The Removal of Ni2+ and Cd2+ -ions onto Synthetic Mineral Based Composite Functionalized by Polyethylenimine

Abstract

This study presents the synthesis of porous cordierite- based ceramics and its surface activation by polyethylenimine/nano-CeO2 for the heavy metal removal. The synthesis was carried out by the addition of following powders: MgO, Al2O3, and SiO2 in 2:2:5 molar ratios, respectively. The oxide(s) mixture was further processed in two sequential stages: i) ball milled in the ethanol for 40 minutes and palletized under the pressure of 3 t/cm2, as a pre-sintering process, and ii) the pallets were further sintered for 2h in the air atmosphere at 1350 oC, under a heating rate of 20 oC/min.
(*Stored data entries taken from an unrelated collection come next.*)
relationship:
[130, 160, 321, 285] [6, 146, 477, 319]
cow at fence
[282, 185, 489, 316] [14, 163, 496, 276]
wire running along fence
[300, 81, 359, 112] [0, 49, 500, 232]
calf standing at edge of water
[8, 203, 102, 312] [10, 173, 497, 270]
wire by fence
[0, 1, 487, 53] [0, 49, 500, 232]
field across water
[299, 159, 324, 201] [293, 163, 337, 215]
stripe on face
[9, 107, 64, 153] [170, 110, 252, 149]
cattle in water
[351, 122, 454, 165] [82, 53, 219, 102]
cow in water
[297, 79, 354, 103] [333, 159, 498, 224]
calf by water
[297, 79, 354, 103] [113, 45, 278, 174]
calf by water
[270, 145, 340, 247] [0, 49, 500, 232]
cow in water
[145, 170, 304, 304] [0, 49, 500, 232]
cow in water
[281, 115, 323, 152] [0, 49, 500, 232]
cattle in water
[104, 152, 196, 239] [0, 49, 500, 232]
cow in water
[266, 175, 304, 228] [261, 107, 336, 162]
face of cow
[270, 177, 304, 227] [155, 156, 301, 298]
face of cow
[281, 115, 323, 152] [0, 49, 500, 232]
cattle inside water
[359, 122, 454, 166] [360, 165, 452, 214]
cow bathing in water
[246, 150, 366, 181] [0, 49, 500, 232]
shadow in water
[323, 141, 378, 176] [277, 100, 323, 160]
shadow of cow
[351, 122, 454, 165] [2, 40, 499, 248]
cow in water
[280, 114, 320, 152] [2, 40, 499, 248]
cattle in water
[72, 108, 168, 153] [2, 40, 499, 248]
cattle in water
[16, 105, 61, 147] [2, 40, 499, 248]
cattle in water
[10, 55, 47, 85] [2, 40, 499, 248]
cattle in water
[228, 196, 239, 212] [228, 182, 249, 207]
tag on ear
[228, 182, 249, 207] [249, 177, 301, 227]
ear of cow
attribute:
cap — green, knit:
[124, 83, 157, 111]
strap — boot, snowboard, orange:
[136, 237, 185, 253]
The sintered mineral composite was crashed and sieved, and mixed with 20 wt % of nanocellulose, as a pore forming agent. Nanocellulose mixture was pressed into pallets under 5 t/cm2 and sintered at 700 oC, under a heating rate of 5 oC/ min. The obtained synthetic cordierite was further tested as the adsorbent activated by polyethylenimine/ nano-CeO2 for the removal of Ni2+ and Cd2+ -ions. The adsorption isotherms, kinetics models, and thermodynamic parameters were also analyzed, manifesting that the adsorption is a spontaneous and endothermic process. The phase composition of the pristine and activated cordierite was analyzed by the X-ray diffraction method (XRD), Fourier transformation infrared (FTIR) spectroscopy and scanning electron microscopy (SEM). This work has shed light on the mechanism of heavy metals removal from the aquatic medium using the novel hybrid (nano)synthesized material.